------ Exercise inputs ------

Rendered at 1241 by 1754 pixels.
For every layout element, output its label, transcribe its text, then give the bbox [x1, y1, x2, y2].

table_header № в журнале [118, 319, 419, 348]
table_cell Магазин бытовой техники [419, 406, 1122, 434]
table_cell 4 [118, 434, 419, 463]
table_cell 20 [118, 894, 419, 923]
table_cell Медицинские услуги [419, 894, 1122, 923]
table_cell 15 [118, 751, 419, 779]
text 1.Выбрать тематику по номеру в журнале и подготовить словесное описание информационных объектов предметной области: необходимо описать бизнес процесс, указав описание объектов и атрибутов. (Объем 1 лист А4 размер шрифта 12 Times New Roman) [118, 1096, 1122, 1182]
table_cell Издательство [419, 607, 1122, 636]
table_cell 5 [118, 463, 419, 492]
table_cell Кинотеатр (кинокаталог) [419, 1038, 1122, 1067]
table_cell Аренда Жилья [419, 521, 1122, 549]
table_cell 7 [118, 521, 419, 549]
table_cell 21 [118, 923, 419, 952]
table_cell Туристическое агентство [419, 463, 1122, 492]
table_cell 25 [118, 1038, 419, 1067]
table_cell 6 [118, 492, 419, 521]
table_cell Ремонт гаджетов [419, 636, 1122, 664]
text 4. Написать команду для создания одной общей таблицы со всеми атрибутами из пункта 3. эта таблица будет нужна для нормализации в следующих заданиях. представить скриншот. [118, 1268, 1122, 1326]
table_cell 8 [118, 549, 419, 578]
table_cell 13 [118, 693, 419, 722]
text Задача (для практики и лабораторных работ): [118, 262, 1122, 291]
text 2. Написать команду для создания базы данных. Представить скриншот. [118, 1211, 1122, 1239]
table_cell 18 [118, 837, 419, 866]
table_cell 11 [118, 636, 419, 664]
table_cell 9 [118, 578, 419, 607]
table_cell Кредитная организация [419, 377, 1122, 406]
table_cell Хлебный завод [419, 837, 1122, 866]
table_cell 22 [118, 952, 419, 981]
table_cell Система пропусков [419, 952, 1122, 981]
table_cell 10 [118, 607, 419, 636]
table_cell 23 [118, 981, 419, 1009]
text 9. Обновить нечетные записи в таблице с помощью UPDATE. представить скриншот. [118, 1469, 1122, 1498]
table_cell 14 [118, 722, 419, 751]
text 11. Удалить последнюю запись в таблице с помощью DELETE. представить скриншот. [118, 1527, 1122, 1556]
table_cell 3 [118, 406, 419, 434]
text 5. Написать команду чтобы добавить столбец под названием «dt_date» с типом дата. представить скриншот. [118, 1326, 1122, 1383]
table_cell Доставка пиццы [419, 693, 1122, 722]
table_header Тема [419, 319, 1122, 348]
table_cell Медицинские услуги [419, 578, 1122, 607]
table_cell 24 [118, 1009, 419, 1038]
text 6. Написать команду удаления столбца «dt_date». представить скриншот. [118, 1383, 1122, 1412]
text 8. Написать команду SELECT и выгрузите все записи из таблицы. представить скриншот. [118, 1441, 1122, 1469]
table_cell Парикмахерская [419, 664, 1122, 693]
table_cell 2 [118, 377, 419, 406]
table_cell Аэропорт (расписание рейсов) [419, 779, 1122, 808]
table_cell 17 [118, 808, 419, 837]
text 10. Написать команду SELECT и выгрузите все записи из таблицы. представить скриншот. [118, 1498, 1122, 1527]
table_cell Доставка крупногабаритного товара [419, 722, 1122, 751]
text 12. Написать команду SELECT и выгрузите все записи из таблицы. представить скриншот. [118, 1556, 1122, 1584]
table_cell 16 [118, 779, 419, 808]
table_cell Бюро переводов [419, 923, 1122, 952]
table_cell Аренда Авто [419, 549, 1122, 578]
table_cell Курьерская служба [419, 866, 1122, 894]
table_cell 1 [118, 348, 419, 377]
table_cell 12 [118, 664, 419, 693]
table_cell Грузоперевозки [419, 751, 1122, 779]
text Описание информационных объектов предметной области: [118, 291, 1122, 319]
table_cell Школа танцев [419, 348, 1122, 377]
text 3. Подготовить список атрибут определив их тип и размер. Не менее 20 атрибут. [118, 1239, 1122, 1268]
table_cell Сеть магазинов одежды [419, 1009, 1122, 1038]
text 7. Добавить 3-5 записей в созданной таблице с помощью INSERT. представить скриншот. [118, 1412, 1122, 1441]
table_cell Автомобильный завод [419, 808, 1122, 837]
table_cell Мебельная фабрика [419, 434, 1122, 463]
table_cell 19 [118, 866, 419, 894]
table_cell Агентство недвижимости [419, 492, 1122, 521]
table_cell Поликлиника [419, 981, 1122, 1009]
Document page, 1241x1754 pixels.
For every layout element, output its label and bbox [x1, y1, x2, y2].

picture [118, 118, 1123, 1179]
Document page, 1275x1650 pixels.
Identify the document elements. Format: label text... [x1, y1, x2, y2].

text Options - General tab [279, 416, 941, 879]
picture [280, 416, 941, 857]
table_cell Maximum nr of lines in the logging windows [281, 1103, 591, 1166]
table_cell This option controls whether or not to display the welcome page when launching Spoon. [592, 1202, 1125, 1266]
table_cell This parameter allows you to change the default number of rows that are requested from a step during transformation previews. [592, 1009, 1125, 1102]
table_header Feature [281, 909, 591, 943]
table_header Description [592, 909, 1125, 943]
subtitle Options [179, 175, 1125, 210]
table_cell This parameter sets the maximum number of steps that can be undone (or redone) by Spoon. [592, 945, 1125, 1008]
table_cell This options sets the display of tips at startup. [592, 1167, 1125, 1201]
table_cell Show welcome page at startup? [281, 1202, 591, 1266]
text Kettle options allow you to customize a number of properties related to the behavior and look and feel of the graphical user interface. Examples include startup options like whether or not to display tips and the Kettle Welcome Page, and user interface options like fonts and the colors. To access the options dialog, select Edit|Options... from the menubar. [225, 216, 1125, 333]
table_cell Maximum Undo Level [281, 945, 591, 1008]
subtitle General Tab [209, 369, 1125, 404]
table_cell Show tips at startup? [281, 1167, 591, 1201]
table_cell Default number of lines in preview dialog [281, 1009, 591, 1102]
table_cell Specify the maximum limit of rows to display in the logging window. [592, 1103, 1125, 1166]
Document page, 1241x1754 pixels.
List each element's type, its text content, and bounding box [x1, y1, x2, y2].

------

## Task prompt
Quote every line of the material above word for word.

## Completed exercise
Rendered at 1241 by 1754 pixels.
For every layout element, output its label, transcribe its text, then give the bbox [x1, y1, x2, y2].

table_header № в журнале [118, 319, 419, 348]
table_cell Магазин бытовой техники [419, 406, 1122, 434]
table_cell 4 [118, 434, 419, 463]
table_cell 20 [118, 894, 419, 923]
table_cell Медицинские услуги [419, 894, 1122, 923]
table_cell 15 [118, 751, 419, 779]
text 1.Выбрать тематику по номеру в журнале и подготовить словесное описание информационных объектов предметной области: необходимо описать бизнес процесс, указав описание объектов и атрибутов. (Объем 1 лист А4 размер шрифта 12 Times New Roman) [118, 1096, 1122, 1182]
table_cell Издательство [419, 607, 1122, 636]
table_cell 5 [118, 463, 419, 492]
table_cell Кинотеатр (кинокаталог) [419, 1038, 1122, 1067]
table_cell Аренда Жилья [419, 521, 1122, 549]
table_cell 7 [118, 521, 419, 549]
table_cell 21 [118, 923, 419, 952]
table_cell Туристическое агентство [419, 463, 1122, 492]
table_cell 25 [118, 1038, 419, 1067]
table_cell 6 [118, 492, 419, 521]
table_cell Ремонт гаджетов [419, 636, 1122, 664]
text 4. Написать команду для создания одной общей таблицы со всеми атрибутами из пункта 3. эта таблица будет нужна для нормализации в следующих заданиях. представить скриншот. [118, 1268, 1122, 1326]
table_cell 8 [118, 549, 419, 578]
table_cell 13 [118, 693, 419, 722]
text Задача (для практики и лабораторных работ): [118, 262, 1122, 291]
text 2. Написать команду для создания базы данных. Представить скриншот. [118, 1211, 1122, 1239]
table_cell 18 [118, 837, 419, 866]
table_cell 11 [118, 636, 419, 664]
table_cell 9 [118, 578, 419, 607]
table_cell Кредитная организация [419, 377, 1122, 406]
table_cell Хлебный завод [419, 837, 1122, 866]
table_cell 22 [118, 952, 419, 981]
table_cell Система пропусков [419, 952, 1122, 981]
table_cell 10 [118, 607, 419, 636]
table_cell 23 [118, 981, 419, 1009]
text 9. Обновить нечетные записи в таблице с помощью UPDATE. представить скриншот. [118, 1469, 1122, 1498]
table_cell 14 [118, 722, 419, 751]
text 11. Удалить последнюю запись в таблице с помощью DELETE. представить скриншот. [118, 1527, 1122, 1556]
table_cell 3 [118, 406, 419, 434]
text 5. Написать команду чтобы добавить столбец под названием «dt_date» с типом дата. представить скриншот. [118, 1326, 1122, 1383]
table_cell Доставка пиццы [419, 693, 1122, 722]
table_header Тема [419, 319, 1122, 348]
table_cell Медицинские услуги [419, 578, 1122, 607]
table_cell 24 [118, 1009, 419, 1038]
text 6. Написать команду удаления столбца «dt_date». представить скриншот. [118, 1383, 1122, 1412]
text 8. Написать команду SELECT и выгрузите все записи из таблицы. представить скриншот. [118, 1441, 1122, 1469]
table_cell Парикмахерская [419, 664, 1122, 693]
table_cell 2 [118, 377, 419, 406]
table_cell Аэропорт (расписание рейсов) [419, 779, 1122, 808]
table_cell 17 [118, 808, 419, 837]
text 10. Написать команду SELECT и выгрузите все записи из таблицы. представить скриншот. [118, 1498, 1122, 1527]
table_cell Доставка крупногабаритного товара [419, 722, 1122, 751]
text 12. Написать команду SELECT и выгрузите все записи из таблицы. представить скриншот. [118, 1556, 1122, 1584]
table_cell 16 [118, 779, 419, 808]
table_cell Бюро переводов [419, 923, 1122, 952]
table_cell Аренда Авто [419, 549, 1122, 578]
table_cell Курьерская служба [419, 866, 1122, 894]
table_cell 1 [118, 348, 419, 377]
table_cell 12 [118, 664, 419, 693]
table_cell Грузоперевозки [419, 751, 1122, 779]
text Описание информационных объектов предметной области: [118, 291, 1122, 319]
table_cell Школа танцев [419, 348, 1122, 377]
text 3. Подготовить список атрибут определив их тип и размер. Не менее 20 атрибут. [118, 1239, 1122, 1268]
table_cell Сеть магазинов одежды [419, 1009, 1122, 1038]
text 7. Добавить 3-5 записей в созданной таблице с помощью INSERT. представить скриншот. [118, 1412, 1122, 1441]
table_cell Автомобильный завод [419, 808, 1122, 837]
table_cell Мебельная фабрика [419, 434, 1122, 463]
table_cell 19 [118, 866, 419, 894]
table_cell Агентство недвижимости [419, 492, 1122, 521]
table_cell Поликлиника [419, 981, 1122, 1009]
Document page, 1241x1754 pixels.
For every layout element, output its label and bbox [x1, y1, x2, y2].

picture [118, 118, 1123, 1179]
Document page, 1275x1650 pixels.
Identify the document elements. Format: label text... [x1, y1, x2, y2].

text Options - General tab [279, 416, 941, 879]
picture [280, 416, 941, 857]
table_cell Maximum nr of lines in the logging windows [281, 1103, 591, 1166]
table_cell This option controls whether or not to display the welcome page when launching Spoon. [592, 1202, 1125, 1266]
table_cell This parameter allows you to change the default number of rows that are requested from a step during transformation previews. [592, 1009, 1125, 1102]
table_header Feature [281, 909, 591, 943]
table_header Description [592, 909, 1125, 943]
subtitle Options [179, 175, 1125, 210]
table_cell This parameter sets the maximum number of steps that can be undone (or redone) by Spoon. [592, 945, 1125, 1008]
table_cell This options sets the display of tips at startup. [592, 1167, 1125, 1201]
table_cell Show welcome page at startup? [281, 1202, 591, 1266]
text Kettle options allow you to customize a number of properties related to the behavior and look and feel of the graphical user interface. Examples include startup options like whether or not to display tips and the Kettle Welcome Page, and user interface options like fonts and the colors. To access the options dialog, select Edit|Options... from the menubar. [225, 216, 1125, 333]
table_cell Maximum Undo Level [281, 945, 591, 1008]
subtitle General Tab [209, 369, 1125, 404]
table_cell Show tips at startup? [281, 1167, 591, 1201]
table_cell Default number of lines in preview dialog [281, 1009, 591, 1102]
table_cell Specify the maximum limit of rows to display in the logging window. [592, 1103, 1125, 1166]
Document page, 1241x1754 pixels.
List each element's type, its text content, and bounding box [x1, y1, x2, y2].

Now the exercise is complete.